Exercise brief>
Transcribe the text of all the records below line for line without changes, and leave the pictures out of your answer.

(Material for this exercise Opens)

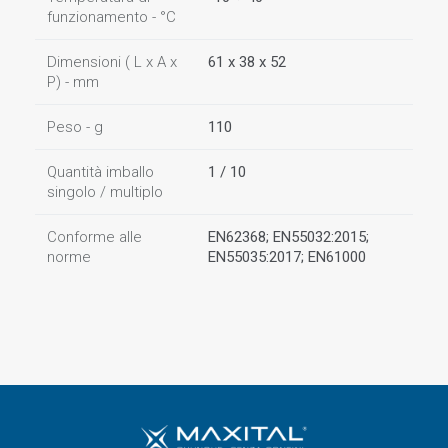
funzionamento - °C
Dimensioni ( L x A x
61 x 38 x 52
P) - mm
Peso - g
110
Quantità imballo
1 / 10
singolo / multiplo
Conforme alle
EN62368; EN55032:2015;
norme
EN55035:2017; EN61000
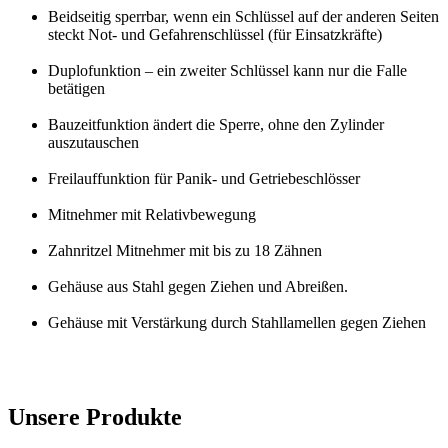
Beidseitig sperrbar, wenn ein Schlüssel auf der anderen Seiten
steckt Not- und Gefahrenschlüssel (für Einsatzkräfte)
Duplofunktion – ein zweiter Schlüssel kann nur die Falle
betätigen
Bauzeitfunktion ändert die Sperre, ohne den Zylinder
auszutauschen
Freilauffunktion für Panik- und Getriebeschlösser
Mitnehmer mit Relativbewegung
Zahnritzel Mitnehmer mit bis zu 18 Zähnen
Gehäuse aus Stahl gegen Ziehen und Abreißen.
Gehäuse mit Verstärkung durch Stahllamellen gegen Ziehen
Unsere Produkte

(Material for this exercise Closes)

Your response>
funzionamento - °C
Dimensioni ( L x A x
61 x 38 x 52
P) - mm
Peso - g
110
Quantità imballo
1 / 10
singolo / multiplo
Conforme alle
EN62368; EN55032:2015;
norme
EN55035:2017; EN61000
Beidseitig sperrbar, wenn ein Schlüssel auf der anderen Seiten
steckt Not- und Gefahrenschlüssel (für Einsatzkräfte)
Duplofunktion – ein zweiter Schlüssel kann nur die Falle
betätigen
Bauzeitfunktion ändert die Sperre, ohne den Zylinder
auszutauschen
Freilauffunktion für Panik- und Getriebeschlösser
Mitnehmer mit Relativbewegung
Zahnritzel Mitnehmer mit bis zu 18 Zähnen
Gehäuse aus Stahl gegen Ziehen und Abreißen.
Gehäuse mit Verstärkung durch Stahllamellen gegen Ziehen
Unsere Produkte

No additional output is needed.